**** Exercise data ****

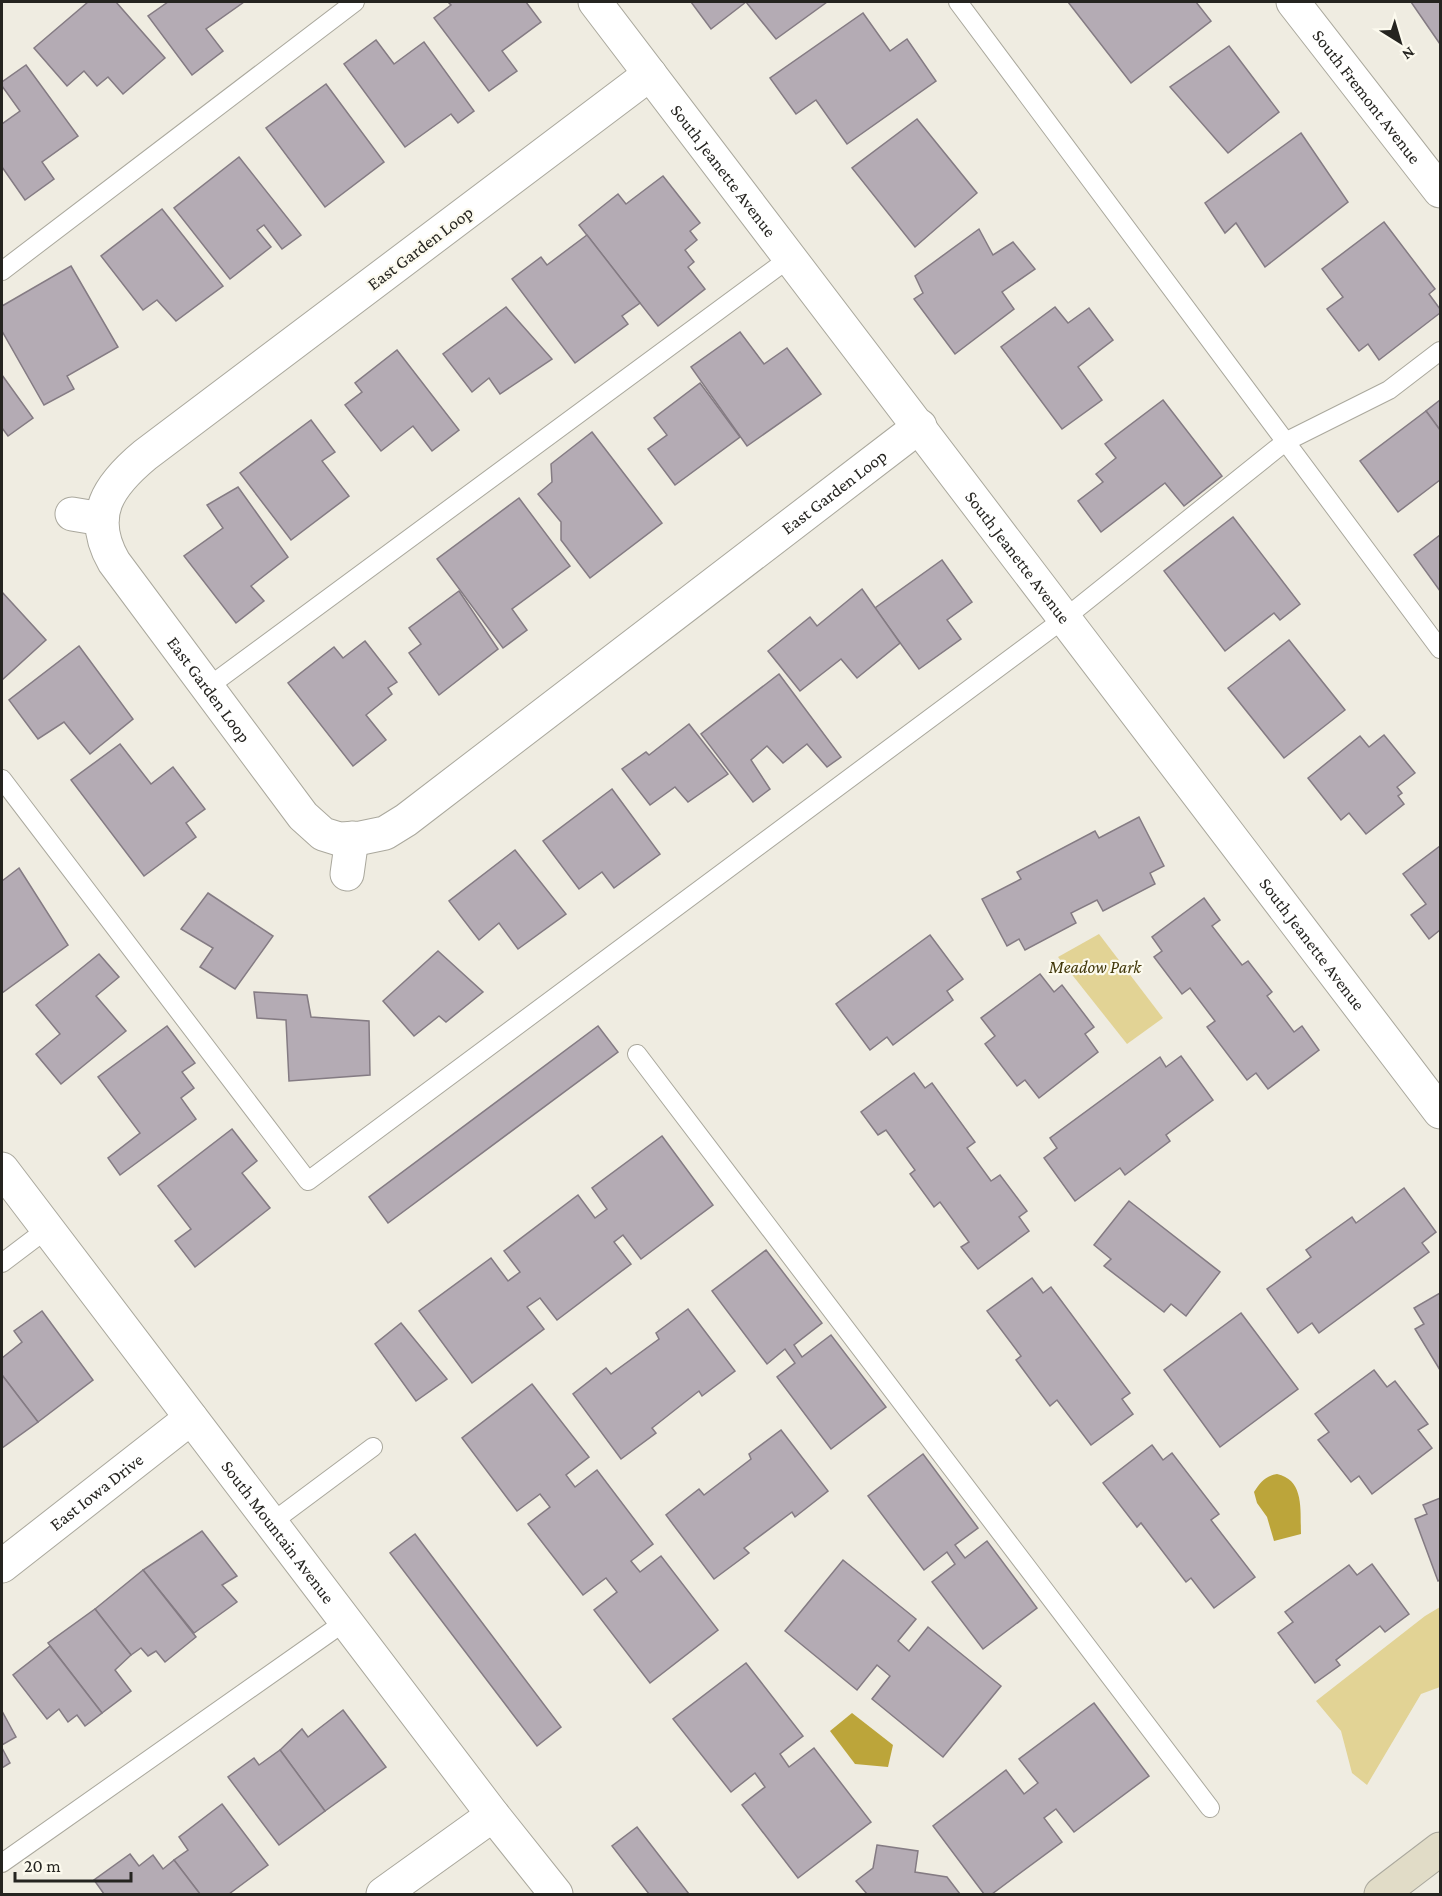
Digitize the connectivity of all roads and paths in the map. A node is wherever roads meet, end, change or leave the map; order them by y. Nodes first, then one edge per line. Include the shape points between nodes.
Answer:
1 (355, 2) edge
2 (595, 2) edge
3 (957, 2) edge
4 (1293, 2) edge
5 (650, 74) junction
6 (1440, 191) edge
7 (791, 258) junction
8 (2, 271) edge
9 (1440, 351) edge
10 (920, 426) junction
11 (1285, 442) junction
12 (1065, 618) junction
13 (1440, 649) edge
14 (208, 687) junction
15 (2, 779) edge
16 (352, 838) junction
17 (347, 874) dead end
18 (637, 1054) dead end
19 (1440, 1112) edge
20 (2, 1169) edge
21 (46, 1229) junction
22 (2, 1263) edge
23 (191, 1418) junction
24 (373, 1447) dead end
25 (271, 1523) junction
26 (2, 1566) edge
27 (346, 1621) junction
28 (1210, 1808) dead end
29 (493, 1815) junction
30 (1440, 1850) edge
31 (2, 1863) edge
32 (383, 1894) edge
33 (556, 1894) edge
34 (1381, 1894) edge

1 - 8 lane
2 - 5 street, South Jeanette Avenue
3 - 11 lane
4 - 6 street, South Fremont Avenue
5 - 7 street, South Jeanette Avenue
5 - 14 street, East Garden Loop via 145,455 114,486 102,512 87,516 101,531 114,562
7 - 10 street, South Jeanette Avenue
7 - 14 lane
9 - 11 lane via 1389,390
10 - 12 street, South Jeanette Avenue
10 - 16 street, East Garden Loop via 405,820 385,833
11 - 12 lane
11 - 13 lane
12 - 15 lane via 308,1181
12 - 19 street, South Jeanette Avenue
14 - 16 street, East Garden Loop via 303,816 323,834
16 - 17 street
18 - 28 lane
20 - 21 street, South Mountain Avenue
21 - 22 lane
21 - 23 street, South Mountain Avenue
23 - 25 street, South Mountain Avenue
23 - 26 street, East Iowa Drive
24 - 25 lane
25 - 27 street, South Mountain Avenue
27 - 29 street, South Mountain Avenue
27 - 31 lane
29 - 32 street
29 - 33 street, South Mountain Avenue
30 - 34 main road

****

When you reach a picture in the records above, pass over it and transcribe the rest exactly.

Digitize the connectivity of all roads and paths in the map. A node is wherever roads meet, end, change or leave the map; order them by y. Nodes first, then one edge per line. Include the shape points between nodes.
Answer:
1 (355, 2) edge
2 (595, 2) edge
3 (957, 2) edge
4 (1293, 2) edge
5 (650, 74) junction
6 (1440, 191) edge
7 (791, 258) junction
8 (2, 271) edge
9 (1440, 351) edge
10 (920, 426) junction
11 (1285, 442) junction
12 (1065, 618) junction
13 (1440, 649) edge
14 (208, 687) junction
15 (2, 779) edge
16 (352, 838) junction
17 (347, 874) dead end
18 (637, 1054) dead end
19 (1440, 1112) edge
20 (2, 1169) edge
21 (46, 1229) junction
22 (2, 1263) edge
23 (191, 1418) junction
24 (373, 1447) dead end
25 (271, 1523) junction
26 (2, 1566) edge
27 (346, 1621) junction
28 (1210, 1808) dead end
29 (493, 1815) junction
30 (1440, 1850) edge
31 (2, 1863) edge
32 (383, 1894) edge
33 (556, 1894) edge
34 (1381, 1894) edge

1 - 8 lane
2 - 5 street, South Jeanette Avenue
3 - 11 lane
4 - 6 street, South Fremont Avenue
5 - 7 street, South Jeanette Avenue
5 - 14 street, East Garden Loop via 145,455 114,486 102,512 87,516 101,531 114,562
7 - 10 street, South Jeanette Avenue
7 - 14 lane
9 - 11 lane via 1389,390
10 - 12 street, South Jeanette Avenue
10 - 16 street, East Garden Loop via 405,820 385,833
11 - 12 lane
11 - 13 lane
12 - 15 lane via 308,1181
12 - 19 street, South Jeanette Avenue
14 - 16 street, East Garden Loop via 303,816 323,834
16 - 17 street
18 - 28 lane
20 - 21 street, South Mountain Avenue
21 - 22 lane
21 - 23 street, South Mountain Avenue
23 - 25 street, South Mountain Avenue
23 - 26 street, East Iowa Drive
24 - 25 lane
25 - 27 street, South Mountain Avenue
27 - 29 street, South Mountain Avenue
27 - 31 lane
29 - 32 street
29 - 33 street, South Mountain Avenue
30 - 34 main road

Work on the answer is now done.